Chers collègues, nous nous apprêtons à aborder la discussion de l'article 3, qui porte sur les mesures individuelles de contrôle administratif et de surveillance. Or, comme l'ont déjà souligné mes collègues Colombani et Castellani, nous nourrissons les plus grands craintes quant au déroulement du débat sur le contenu du projet de loi, s'agissant notamment, à l'article 3, des notions de « raisons sérieuses » ou de « relation de manière habituelle » que peut avoir un individu avec des organisations terroristes, notions qui ne sont pas caractérisées et qui peuvent laisser libre cours à l'arbitraire et au sécuritaire.
Ce qui nous pose problème, c'est évidemment l'absence de caractérisation sérieuse et la mise à distance de l'autorité judiciaire.
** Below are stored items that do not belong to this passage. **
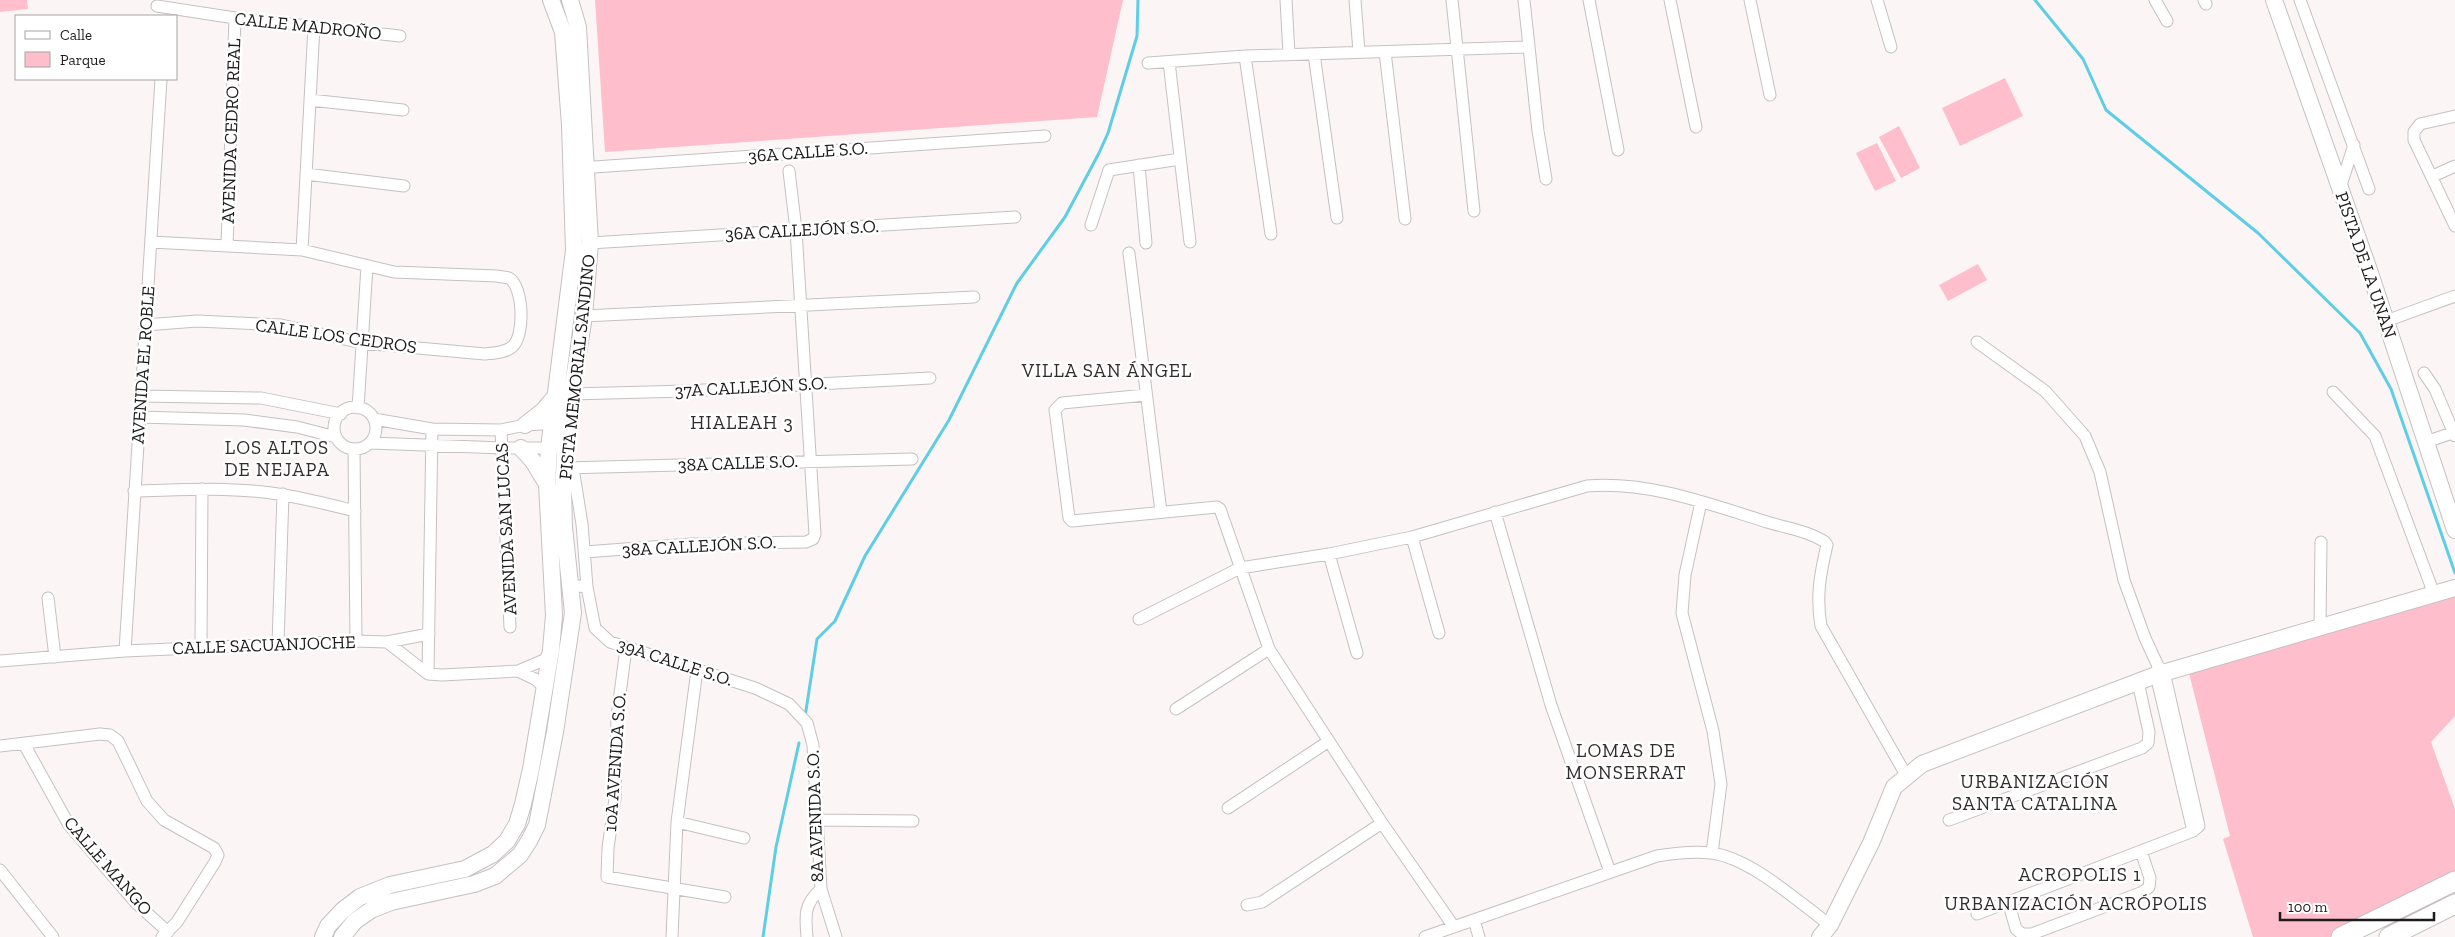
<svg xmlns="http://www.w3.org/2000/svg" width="2455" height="937" font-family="'Zilla Slab',serif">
<rect width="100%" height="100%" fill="#fcf5f6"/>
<!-- green -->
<path fill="#febecb" d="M0,0H27L28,9L0,12Z
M595,0H1123L1097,117L605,152Z
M2005,78L2023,116L1960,146L1942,108Z
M1899,126L1920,168L1901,178L1879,137Z
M1877,143L1896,181L1875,191L1856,153Z
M1978,264L1987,280L1948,301L1939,285Z
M2455,588V716L2431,742L2455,809V881L2341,937H2253L2223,839L2230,836L2187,665Z"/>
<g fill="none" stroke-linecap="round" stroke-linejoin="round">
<!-- stream -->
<path stroke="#5ecde6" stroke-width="3" d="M2035,0L2083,59L2106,110L2258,233L2360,333L2391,389L2455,573
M805,717L817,639L835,621L865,556L949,420L1017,283L1065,217L1099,153L1108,133L1137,36L1138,0
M763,937L776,847L799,743"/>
<defs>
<path id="street" d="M1286,0L1289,54
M1355,0L1359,52
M1452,0L1474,211
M1524,0L1538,131L1546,179
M1589,0L1618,150
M1670,0L1696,127
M1750,0L1770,95
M1877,0L1891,47
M2155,0L2167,21
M2204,0L2206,4
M2300,0L2369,189
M157,6L235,18L400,36
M1385,52L1405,219
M1314,54L1337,218
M1245,56L1271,234
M1169,62L1190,242
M1148,63L1245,56L1529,47
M310,100L403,110
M2455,116L2420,124L2414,132V140L2455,226
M1139,165L1146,243
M580,168L1045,136
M306,174L404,186
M2433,176L2455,166
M2340,188L2354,145
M1091,225L1109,170L1180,159
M590,243L1015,217
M227,245L235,18
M302,250L314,26
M1129,253L1161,512
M584,316L974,297
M2386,321L2455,296
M145,325L197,321L281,325L362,343L485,354C494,353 504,353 512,347C525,337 524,287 509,278C506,277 500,277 497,276L394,272L302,250L151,242
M2424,373L2435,389L2455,436
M2333,392L2375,436L2434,594
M571,394L686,391L930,378
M1146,395L1062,403L1055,410L1069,518L1072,521L1217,507L1220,509L1269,649L1382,823L1454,927
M141,396L261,398L341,414
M334 428a21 21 0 1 1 42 0a21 21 0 1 1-42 0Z
M358,408L367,266
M139,417L244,420L297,427L336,437
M374,419L432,429L501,430L525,425L559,423
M501,430L510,627
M2426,442L2455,432
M371,443L503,448H557
M354,449L356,641
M565,468L912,459
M573,468L582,524L587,587
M134,491C184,490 235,486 284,495C308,499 331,505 355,511
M1701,502L1685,575L1682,613L1713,731L1721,784L1712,853
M1495,512L1551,705L1610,872
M1412,537L1439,633
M585,552L691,544L806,542L813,539L815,534L796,230L789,171
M1329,554L1357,653
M570,585L587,587L595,628L610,642L755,688L789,704L807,723L813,745L821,889L836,937
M48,598L55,657
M1139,619L1240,568L1329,554L1412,537L1587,486C1649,481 1709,504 1767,522C1786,528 1809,531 1825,542L1827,545C1820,574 1816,597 1821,626L1906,775
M2320,626L2321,542
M387,642L429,634
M278,644L283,494
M201,647L202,489
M626,648L617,717L615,799L608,848L607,877L725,897
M125,651L161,79
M0,661L125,651L356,641L387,642L428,674L442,675L518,671L544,660L550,652
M2157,670L2156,675L2193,831
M518,671L535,679L545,688
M428,674L432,429
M1176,709L1269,649
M24,744L69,825L136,903L168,932
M0,746L100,734L110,735L118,741L147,801L164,820L214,848L218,855L215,862L177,922L162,937
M1228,808L1329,741
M818,820L913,821
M1949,820L2142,748L2148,743L2149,732L2138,682
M677,822L744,838
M0,870L53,937
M2008,901L2016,929L2022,934H2032L2143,892L2149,887L2150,878L2141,851
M1247,905L1262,902L1382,823
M1977,914L2193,831L2199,826L2164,672L2158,666L2145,638L2124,580L2100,472L2085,436L2045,391L1977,342
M1474,920L1479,937
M672,937L677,822L697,670
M807,937C805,915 804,904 821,889
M1425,937L1657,856C1675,853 1693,851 1711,853C1751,858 1797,901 1830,925"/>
<path id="secondary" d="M2274,0L2370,273L2455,530
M525,425L544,410L553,399
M521,448L533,461L547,484
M323,937L328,926L343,910L360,897L390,885L465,869L493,854L507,841L517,824L523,804L531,769L551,650L554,615L547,484L549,448L574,250L570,125L563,32L551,0
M342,937L355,921L371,910L391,902L474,884L495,876L520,855L529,841L537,825L555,732L573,613L564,527L563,489L567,423L584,316L590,243L578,27L570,0
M1820,937L1830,925L1871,843L1894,787L1922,764L2156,675L2455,588"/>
<path id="primary" d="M2341,937L2455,881
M2389,937L2455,904"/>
</defs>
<!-- street casing -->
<use href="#street" stroke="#c6c0c1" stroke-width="13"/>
<!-- secondary casing -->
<use href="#secondary" stroke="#c6c0c1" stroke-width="18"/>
<!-- primary casing -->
<use href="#primary" stroke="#c6c0c1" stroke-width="21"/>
<!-- street -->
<use href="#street" stroke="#fff" stroke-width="11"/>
<!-- secondary -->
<use href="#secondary" stroke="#fff" stroke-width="16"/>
<!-- primary -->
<use href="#primary" stroke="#fff" stroke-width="19"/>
</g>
<g text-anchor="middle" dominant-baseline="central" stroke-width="5" stroke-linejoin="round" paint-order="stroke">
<!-- street labels -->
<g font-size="18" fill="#1d1b1b" stroke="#fff">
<text transform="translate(308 26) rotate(6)">CALLE MADROÑO</text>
<text transform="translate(231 131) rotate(-88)">AVENIDA CEDRO REAL</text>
<text transform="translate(808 152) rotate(-4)">36A CALLE S.O.</text>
<text transform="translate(802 230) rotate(-3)">36A CALLEJÓN S.O.</text>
<text transform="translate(2366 265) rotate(71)">PISTA DE LA UNAN</text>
<text transform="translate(336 336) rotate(8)">CALLE LOS CEDROS</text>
<text transform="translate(143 365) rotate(-86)">AVENIDA EL ROBLE</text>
<text transform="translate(577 367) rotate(-84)">PISTA MEMORIAL SANDINO</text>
<text transform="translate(751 387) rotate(-3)">37A CALLEJÓN S.O.</text>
<text transform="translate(738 463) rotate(-2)">38A CALLE S.O.</text>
<text transform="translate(506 529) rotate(-93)">AVENIDA SAN LUCAS</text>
<text transform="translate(699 546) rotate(-3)">38A CALLEJÓN S.O.</text>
<text transform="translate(264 645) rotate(-2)">CALLE SACUANJOCHE</text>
<text transform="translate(675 662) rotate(18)">39A CALLE S.O.</text>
<text transform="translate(615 762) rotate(-86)">10A AVENIDA S.O.</text>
<text transform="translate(815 816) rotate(-92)">8A AVENIDA S.O.</text>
<text transform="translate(108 866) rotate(49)">CALLE MANGO</text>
</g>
<!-- neighbourhood labels -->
<g font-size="19" letter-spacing="1" fill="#312c2d" stroke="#fff">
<text x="1107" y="370">VILLA SAN ÁNGEL</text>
<text x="742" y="422">HIALEAH 3</text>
<text x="277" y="447">LOS ALTOS<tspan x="277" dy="22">DE NEJAPA</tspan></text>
<text x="1626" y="750">LOMAS DE<tspan x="1626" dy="22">MONSERRAT</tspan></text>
<text x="2035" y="781">URBANIZACIÓN<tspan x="2035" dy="22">SANTA CATALINA</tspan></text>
<text x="2080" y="874">ACROPOLIS 1</text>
<text x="2076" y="903">URBANIZACIÓN ACRÓPOLIS</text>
</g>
</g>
<!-- legend -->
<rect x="15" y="15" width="162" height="65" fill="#ffffff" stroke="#a5a4a4"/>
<rect x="25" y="31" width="25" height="8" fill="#ffffff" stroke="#a5a4a4"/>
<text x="60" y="40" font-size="15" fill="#1d1b1b">Calle</text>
<rect x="25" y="52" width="25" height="15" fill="#febecb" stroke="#a5a4a4"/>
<text x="60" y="65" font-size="15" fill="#1d1b1b">Parque</text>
<!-- scale -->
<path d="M2280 912v8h154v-8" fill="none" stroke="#1d1b1b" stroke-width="2.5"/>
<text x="2288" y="912" font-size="15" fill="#1d1b1b" stroke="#ffffff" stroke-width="4" paint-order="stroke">100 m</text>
</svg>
Ainsi l'alinéa 9 permet au ministre de l'intérieur, après en avoir informé le procureur de la République, de faire obligation à la personne mentionnée de respecter certaines mesures sans le contrôle de l'autorité judiciaire.
Nous constatons également qu'au fur et à mesure du débat on n'hésite pas, comme l'a fait hier le rapporteur de la commission des lois, M. Gauvain, à assimiler certaines situations, notamment en Corse ou au Pays basque, à du terrorisme islamiste. Une telle comparaison est indécente. On ne saurait comparer, en démocratie, un étudiant indépendantiste ou autonomiste – peu importe – qui jette une pierre sur une préfecture, même si son acte est répréhensible, avec une personne qui entre armée d'une kalachnikov dans une salle de spectacle pour y tuer plus de 130 personnes, dont des enfants. Ce n'est pas la même chose ! En démocratie, il faut savoir raison garder, respecter le droit des citoyens et être proportionné. M. Gauvain ne l'a pas été hier, ce qui a suscité un grand émoi au sein de la société corse, chez les députés, bien sûr, mais aussi au sein de la majorité territoriale et chez d'autres acteurs.
« L'ignorance a un bandeau sur les yeux, elle est ténèbres et cécité », disait Louis de Bonald. Monsieur Gauvain, vous avez été hier « ténèbres et cécité » et nous le regrettons fortement.